> [Requirement]: Each record that follows goes into your reply unchanged; the pictures do not.

Content revision data
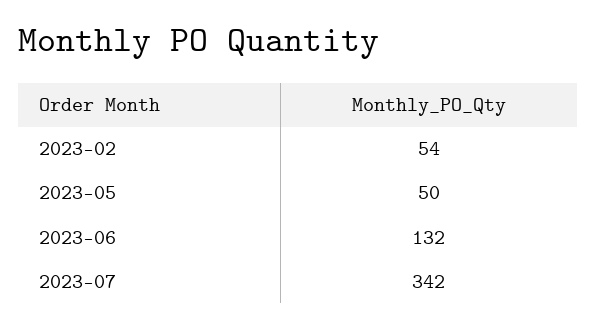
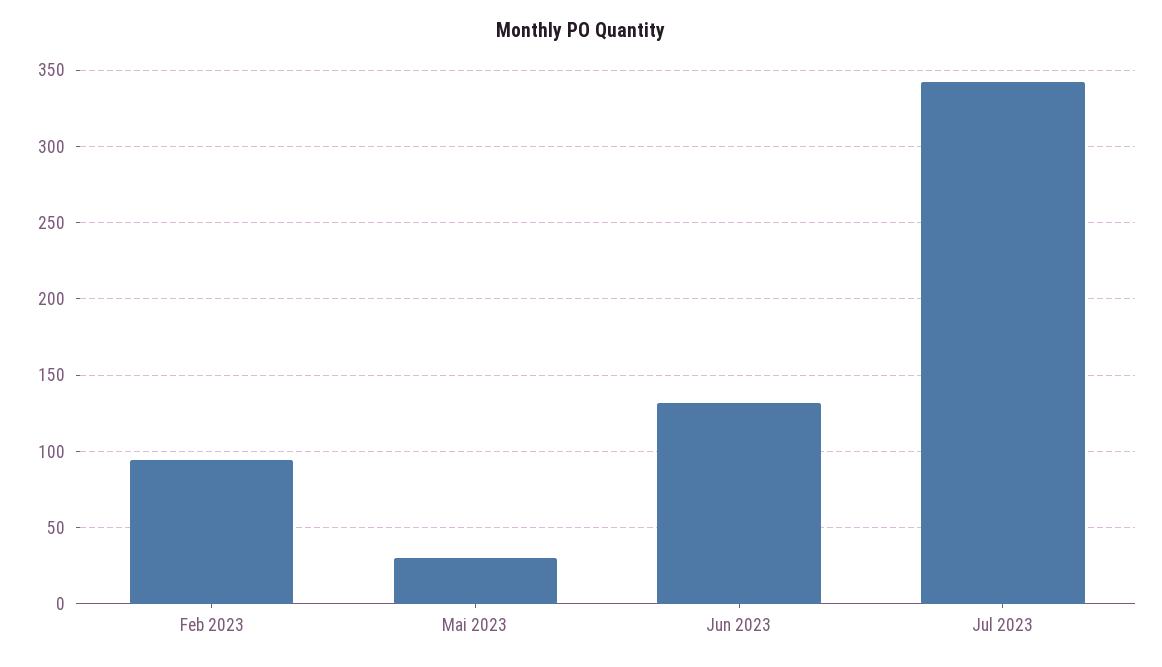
2023-02: 54 -> 95
2023-05: 50 -> 30

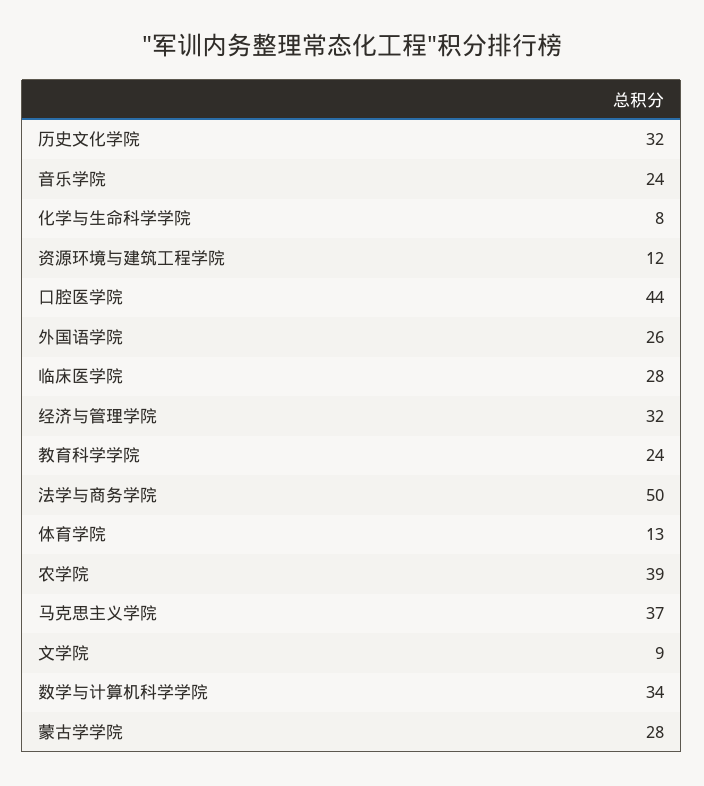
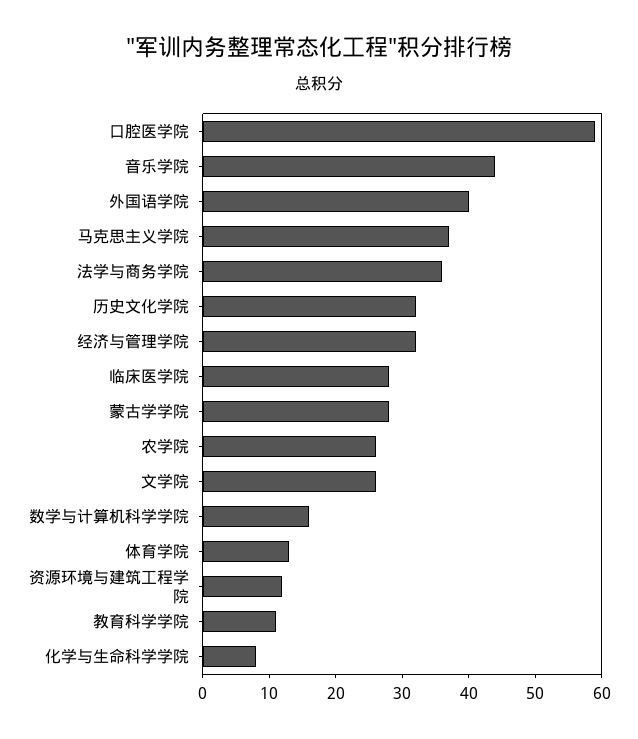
音乐学院: 24 -> 45
口腔医学院: 44 -> 60
外国语学院: 26 -> 40
教育科学学院: 24 -> 10
法学与商务学院: 50 -> 35
农学院: 39 -> 25
文学院: 9 -> 25
数学与计算机科学学院: 34 -> 15

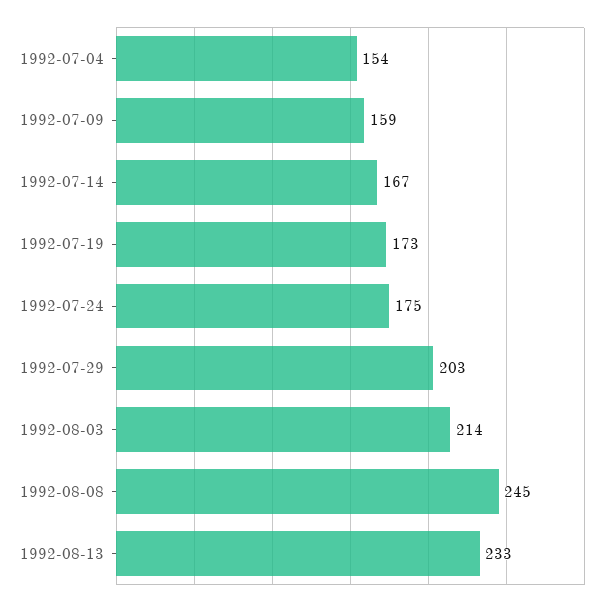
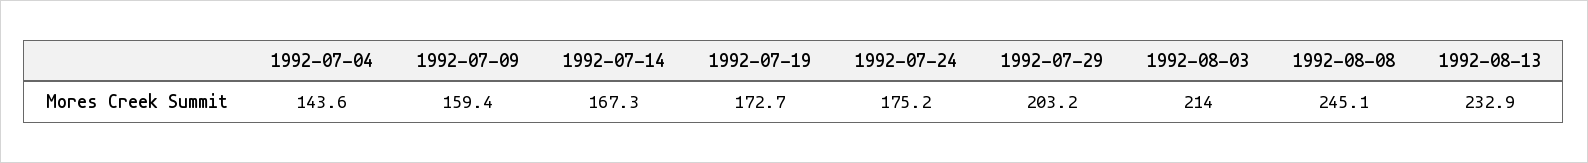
1992-07-04: 154 -> 143.6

> [Answer to the exercise]:
2023-02: 54 -> 95
2023-05: 50 -> 30

音乐学院: 24 -> 45
口腔医学院: 44 -> 60
外国语学院: 26 -> 40
教育科学学院: 24 -> 10
法学与商务学院: 50 -> 35
农学院: 39 -> 25
文学院: 9 -> 25
数学与计算机科学学院: 34 -> 15

1992-07-04: 154 -> 143.6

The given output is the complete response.